Late season Musky fly fishing is one of the most challenging situations an angler can pursue with fly equipment. As fishing conditions deteriorate, the potential for hooking a trophy class Musky steadily improves. The heaviest Muskies, adult females, are bulking up for the Spring spawn and feed actively as the water temps drop. Freezing temperatures, minimal sunlight, and frozen snowy boat launches makes for dangerous conditions to launch, unpleasant conditions for gear anglers to troll their plugs, and miserable conditions for fly fishing.
Ice forms on the fish handling pad as Joe makes his way to his fishing destination.
Standing alone on the platform of my 12’ aluminum boat, there is a twisted satisfaction watching a gear angler bundled up in his ski mask and winter gloves making a trolling pass near me. My rod tip is pointed at the water, and my guides are coated in a solid layer of ice, as a tungsten loaded fly line drags my fly deep into the muddy current. After a long pause between strips, I slowly pull fifteen inches of fly line coated in wet ice crystals across my index and middle fingers, and watch the layer of slushy ice pile up between my fingers and cork. I haven’t seen any sign of life today in this freezing brown water. As my anchor holds my boat in place, a thin sheet of translucent ice bumps into my boat and cracks apart.

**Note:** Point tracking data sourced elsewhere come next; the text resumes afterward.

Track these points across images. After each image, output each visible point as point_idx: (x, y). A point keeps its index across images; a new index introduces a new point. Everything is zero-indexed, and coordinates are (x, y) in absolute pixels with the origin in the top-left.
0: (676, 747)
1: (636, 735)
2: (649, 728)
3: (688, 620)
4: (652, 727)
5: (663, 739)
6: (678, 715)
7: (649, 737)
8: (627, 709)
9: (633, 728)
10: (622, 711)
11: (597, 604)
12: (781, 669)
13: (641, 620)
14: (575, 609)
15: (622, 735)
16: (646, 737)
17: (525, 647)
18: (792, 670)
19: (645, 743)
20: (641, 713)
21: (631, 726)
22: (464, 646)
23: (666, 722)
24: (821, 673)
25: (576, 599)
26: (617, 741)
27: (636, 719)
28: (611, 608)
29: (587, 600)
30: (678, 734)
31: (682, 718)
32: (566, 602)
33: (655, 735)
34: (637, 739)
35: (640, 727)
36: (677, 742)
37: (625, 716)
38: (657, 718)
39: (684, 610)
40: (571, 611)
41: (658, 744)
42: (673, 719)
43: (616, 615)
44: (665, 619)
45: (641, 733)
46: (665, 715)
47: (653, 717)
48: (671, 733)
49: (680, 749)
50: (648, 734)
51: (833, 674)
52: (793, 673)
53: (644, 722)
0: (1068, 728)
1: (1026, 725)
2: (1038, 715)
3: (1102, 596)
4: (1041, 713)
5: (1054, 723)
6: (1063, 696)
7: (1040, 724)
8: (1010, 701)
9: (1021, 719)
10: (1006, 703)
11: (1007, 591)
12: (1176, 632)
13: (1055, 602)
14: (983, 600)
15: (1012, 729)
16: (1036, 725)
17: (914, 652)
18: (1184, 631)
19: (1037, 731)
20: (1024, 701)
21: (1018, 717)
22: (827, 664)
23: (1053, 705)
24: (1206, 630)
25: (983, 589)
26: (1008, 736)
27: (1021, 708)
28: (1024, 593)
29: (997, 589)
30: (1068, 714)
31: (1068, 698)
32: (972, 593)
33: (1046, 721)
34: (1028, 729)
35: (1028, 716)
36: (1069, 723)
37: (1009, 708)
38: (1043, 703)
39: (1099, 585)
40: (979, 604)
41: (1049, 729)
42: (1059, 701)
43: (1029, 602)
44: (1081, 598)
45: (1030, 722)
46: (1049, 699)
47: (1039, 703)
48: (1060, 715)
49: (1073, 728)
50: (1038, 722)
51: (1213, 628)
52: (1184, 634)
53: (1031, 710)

Every slow pull of line over my fingers for the five hours that I have been on the water today has resulted in ice forming against my fingers, and with the December sunlight cresting the hillside, it’s getting colder. Although it would be nice to wear gloves, I want to be able to feel what my fly is doing. My fly moves slowly along the bottom, occasionally hooking a leaf or twig in the depths, causing a slight change in resistance. The gear angler is spreading rock salt to get traction on the frozen launch surface, and I’m alone on the water when the final rays of sun slip away.
I slowly pull another length of line across my fingers, and as I finish the strip, I feel a touch of increased resistance, like my fly hooked onto another leaf. My left hand reaches to pull the fly again, and the light and consistent thump of a musky fly moving through the water is absent. As the slack line pulls through my fingers, a bolt of electric adrenaline surges from head to toe through my body. The tick I felt at the end of the previous strip was the feeling of a Musky sliding forward eating my fly. My line hand extends back to recover slack as I rotate my torso. Ice shatters from the guides as my rod bends down to the cork under the weight of an adult Musky.
A late-season trophy Musky caught on the T&T Exocett Predator fly rod. Interactions with a fish of this size are few and far between. Joe takes every precaution while handling her to ensure the survival of this big female so she can continue to thrive in her home waters.